Problem to work on.
Reproduce the items between the line containing "The value of" and the line containing "What are all", inclusive, omitting the pictures.

Data supplied.
--

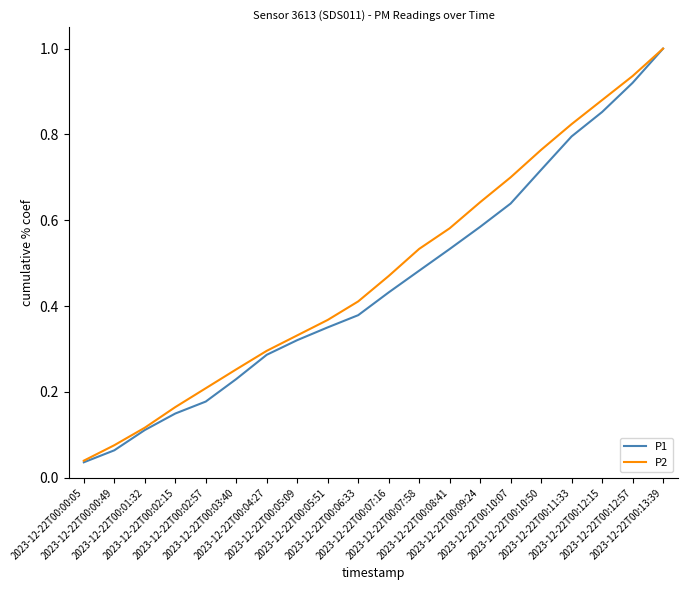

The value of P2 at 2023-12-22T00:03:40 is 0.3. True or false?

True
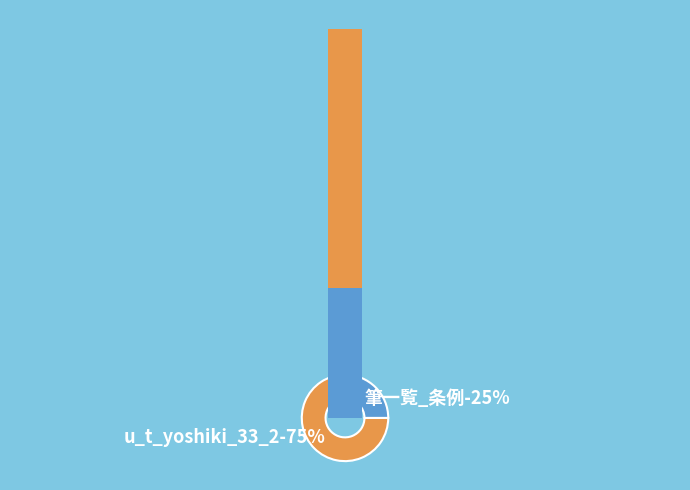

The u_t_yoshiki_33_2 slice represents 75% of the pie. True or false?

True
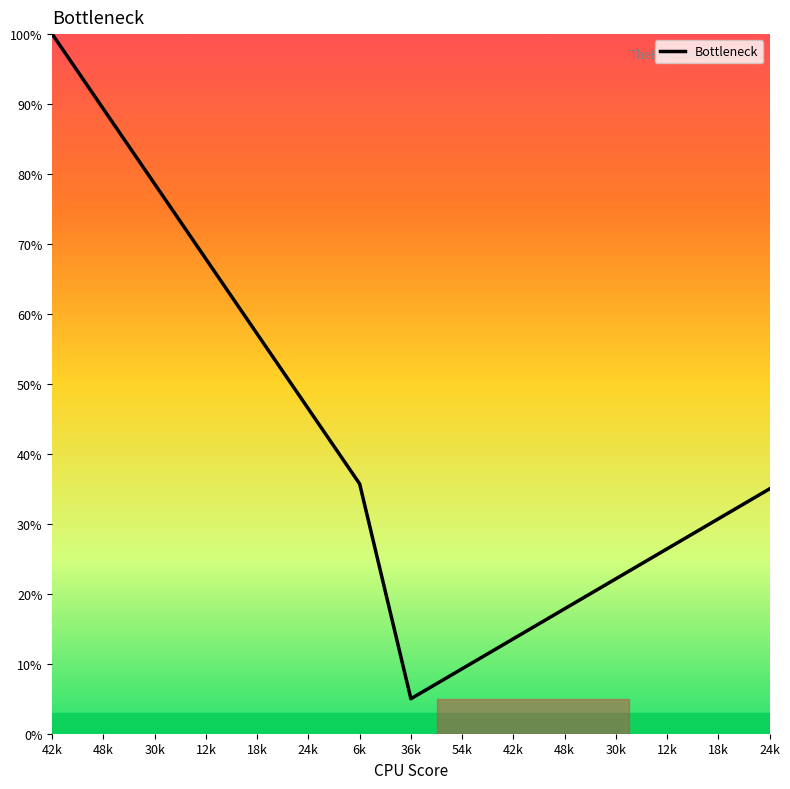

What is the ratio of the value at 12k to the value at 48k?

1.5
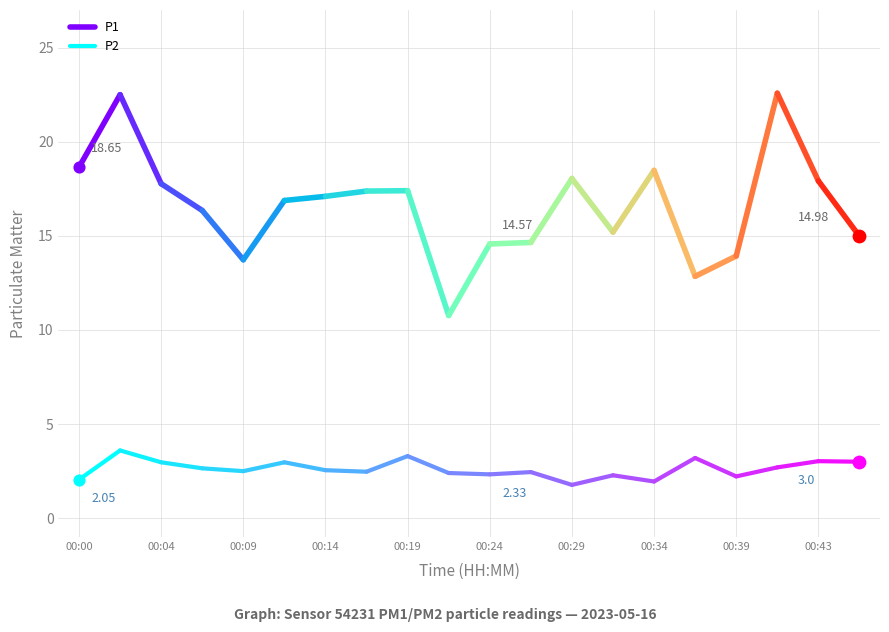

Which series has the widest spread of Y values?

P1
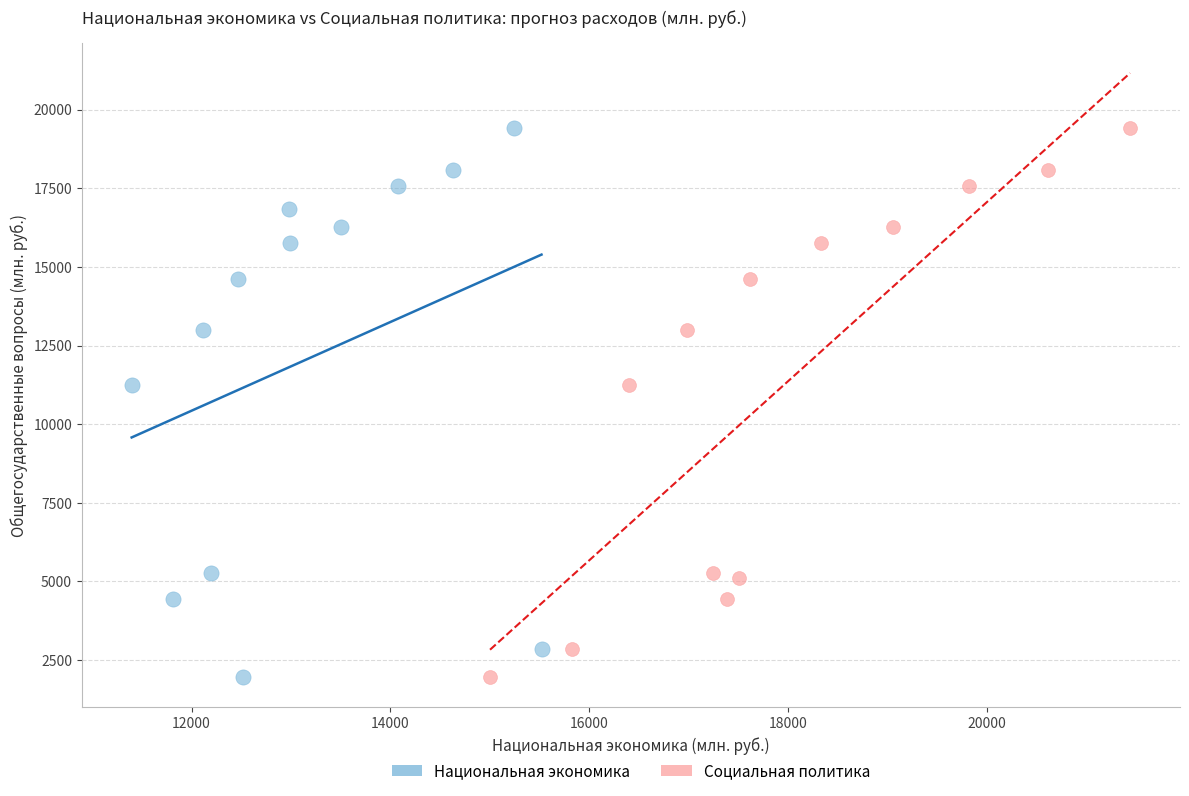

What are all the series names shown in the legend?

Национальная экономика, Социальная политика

--

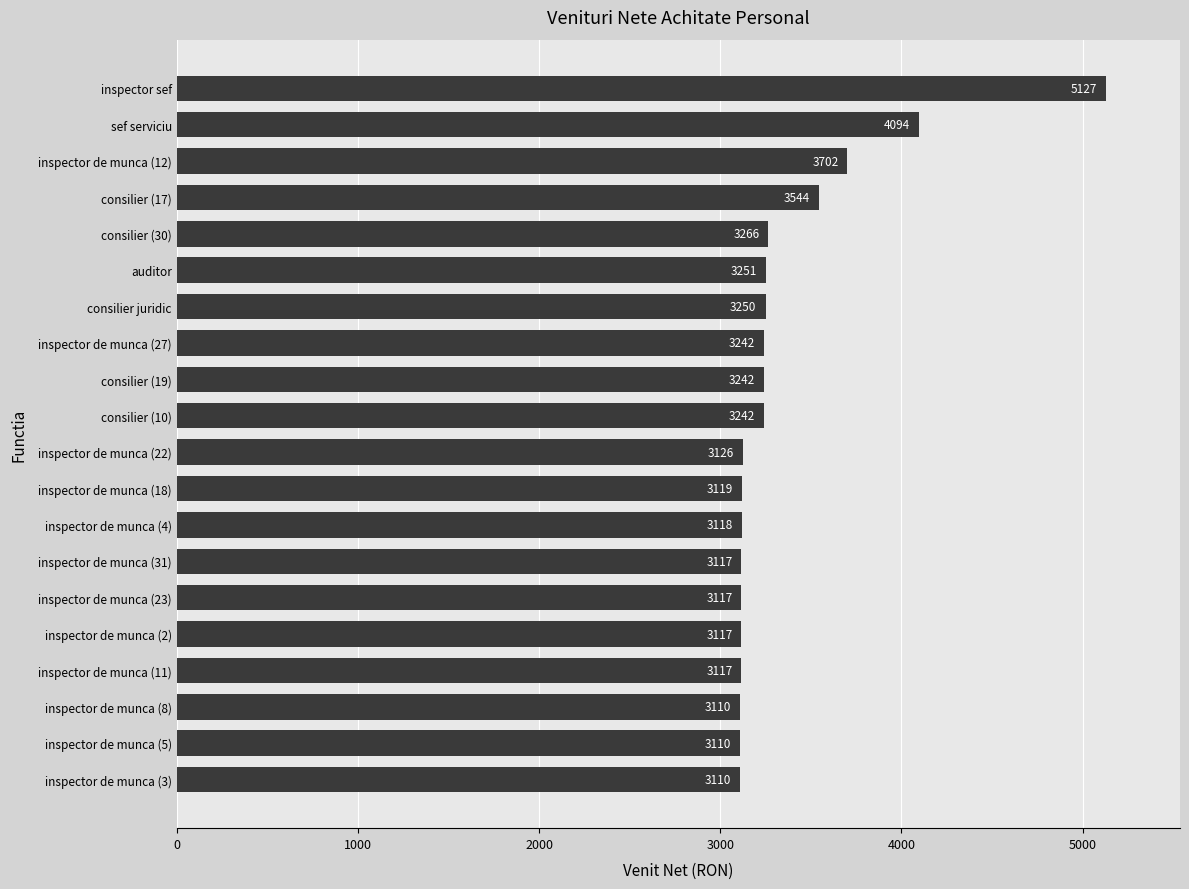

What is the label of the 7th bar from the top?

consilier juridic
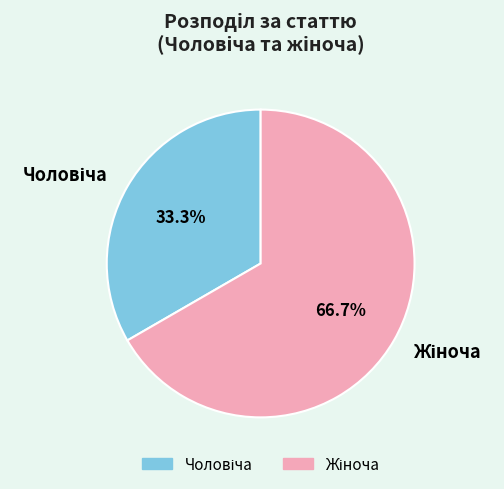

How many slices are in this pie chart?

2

--

Response to the exercise.
The value of P2 at 2023-12-22T00:03:40 is 0.3. True or false?

True

The u_t_yoshiki_33_2 slice represents 75% of the pie. True or false?

True

What is the ratio of the value at 12k to the value at 48k?

1.5

Which series has the widest spread of Y values?

P1

What are all the series names shown in the legend?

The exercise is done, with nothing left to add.